Have you ever read a full set of jury instructions for a criminal trial, let alone a civil trial? What about just one instruction for one element of a crime? Can you recall Jack McCoy ever reciting the law to the jury in a closing argument on “Law and Order?” Jury instructions are a powerful tool and can play a vital role in communicating your client’s case to the jury. The key is making the instructions simple, concise and in plain English. Far too often lawyers miss the opportunity to advocate for their clients and communicate with the jury – through the most powerful medium, the Court – simply because they fail to advocate for simpler, easier to understand jury instructions.
The education level of any given juror can vary widely depending on the jurisdiction but one thing always remains the same – their short attention spans. Most model jury instructions tend to be long, complex, and rambling sentences that would lose anyone. And, of course, there are some jury instructions like “burden of proof,” that are such boilerplate instructions it is not worth the effort to persuade the judge to change even a word of the instruction. So in addition to being clear and concise, you must pick the right instructions that will convey your client’s message, trial theme or defense to the jury.
Last fall, Barnes & Thornburg clients Tokai Kogyo Ltd., a Japanese auto parts manufacturer and its U.S. subsidiary, Green Tokai Co. Ltd., located in Brookville, Ohio went to trial against the U.S. government to defend against allegations that the companies conspired with other manufacturers of auto body sealing parts to fix prices in violation of the Sherman Act. The government’s alleged proof, however, was almost entirely based on events and actions that occurred in Japan, not the United States. The government had a few documents but the lynchpin of its case was the testimony of the immunized witnesses. To complicate matters, the witnesses were not native English speakers so they testified in Japanese then had their testimony translated into English.
A tried and true defense tactic is to attack the credibility of an immunized witness and expose their motivations for testifying to the members of the jury. So in our opening statement, we told the jury that the government was not seeking truth and justice with its prosecution and that the only “truth” they would hear from the cooperating witnesses was the government’s version of the truth.
Following our opening statement and prior to calling the immunized witnesses, the Court read an immunity instruction requested by the government which was supposed to highlight for the jury that the testifying witnesses still faced some threat of prosecution by the government.
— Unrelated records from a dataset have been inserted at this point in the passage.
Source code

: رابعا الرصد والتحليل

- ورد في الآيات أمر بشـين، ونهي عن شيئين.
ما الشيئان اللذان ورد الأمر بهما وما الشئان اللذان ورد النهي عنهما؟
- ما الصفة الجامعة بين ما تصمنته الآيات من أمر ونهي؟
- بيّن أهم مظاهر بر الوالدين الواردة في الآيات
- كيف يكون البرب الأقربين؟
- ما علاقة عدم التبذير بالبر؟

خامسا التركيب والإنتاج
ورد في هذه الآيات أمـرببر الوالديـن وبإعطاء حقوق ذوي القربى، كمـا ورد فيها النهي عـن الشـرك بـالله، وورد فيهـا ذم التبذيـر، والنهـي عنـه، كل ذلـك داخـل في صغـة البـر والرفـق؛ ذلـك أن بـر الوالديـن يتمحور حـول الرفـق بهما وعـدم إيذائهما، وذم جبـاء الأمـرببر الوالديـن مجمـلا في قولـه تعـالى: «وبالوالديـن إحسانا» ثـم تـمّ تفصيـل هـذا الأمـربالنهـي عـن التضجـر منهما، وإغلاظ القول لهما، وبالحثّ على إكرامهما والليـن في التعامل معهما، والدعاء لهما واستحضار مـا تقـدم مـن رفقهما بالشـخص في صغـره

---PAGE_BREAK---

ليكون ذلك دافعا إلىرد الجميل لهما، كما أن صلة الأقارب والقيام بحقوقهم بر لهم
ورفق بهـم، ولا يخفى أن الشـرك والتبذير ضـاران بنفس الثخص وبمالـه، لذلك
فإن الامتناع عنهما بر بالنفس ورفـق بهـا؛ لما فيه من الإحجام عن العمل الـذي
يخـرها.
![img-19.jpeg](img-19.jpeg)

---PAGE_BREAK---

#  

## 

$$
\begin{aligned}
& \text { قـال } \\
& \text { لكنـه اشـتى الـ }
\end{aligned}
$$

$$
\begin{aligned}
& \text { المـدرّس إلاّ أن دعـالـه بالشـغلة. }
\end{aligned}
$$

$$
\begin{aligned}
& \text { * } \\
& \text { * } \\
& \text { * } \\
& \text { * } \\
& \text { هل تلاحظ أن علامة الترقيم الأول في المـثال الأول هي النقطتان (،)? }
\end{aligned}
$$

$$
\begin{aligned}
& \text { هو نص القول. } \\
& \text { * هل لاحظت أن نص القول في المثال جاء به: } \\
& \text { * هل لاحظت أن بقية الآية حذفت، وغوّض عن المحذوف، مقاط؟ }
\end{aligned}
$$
On direct, the prosecution ended its questioning of each witness with the following question: “Why did you travel here to the United States today?” Each witness answered, “I came here because I wanted to tell the truth, as I knew, without delay, in regards to the customers and sales activities.”
Then during cross-examination, the witnesses were questioned about their immunity, their non-prosecution agreements with the government, their invocation of their Fifth Amendment rights, and their fear of future of prosecution. But all of them were confused about these U.S. Constitution-based rights and none of them feared future prosecution for their crimes of price fixing or obstruction of justice.
Based on the testimony we elicited at trial and the previous immunity instruction the government requested be read to the jury, we argued that the Court and the jury had been misled by the government because the witnesses had no real fear of prosecution. The witnesses had testified before the jury that they had only come to the United States to “tell the truth” but in reality, they had come to the United States because they had been required to do so in order to avoid prosecution completely.
Therefore, we proposed that the judge add the following language to the immunity instruction previously given to the jury:
It is in the discretion of the government to determine, in good faith, whether any of these witnesses have violated the September 2016 agreement.
The government is permitted to make these types of promises and agreements with witnesses. But you should consider the testimony of those witnesses […] with more caution than testimony of other witnesses. Consider whether their testimony may have been influenced by the government’s promises.
You are not to convict the defendants based on the unsupported testimony of such a witness, standing alone, unless you believe his testimony beyond a reasonable doubt.
The government initially objected but then relented after it was apparent that the judge was going to allow the jury instruction. Then, in closing arguments, we reiterated to the jury what the judge had already told them – that they needed to consider the testimony of the immunized witnesses with great caution because their testimony had been influenced by the government’s promise to never prosecute those witnesses for their crimes. These simple, concise instructions along with our presentation of key, material facts regarding the innocence of both Defendants was essential to obtaining acquittals for Tokai Kogyo and Green Tokai.
In short, when it comes to instructing a jury, you may be better served to simply keep it “short and sweet.”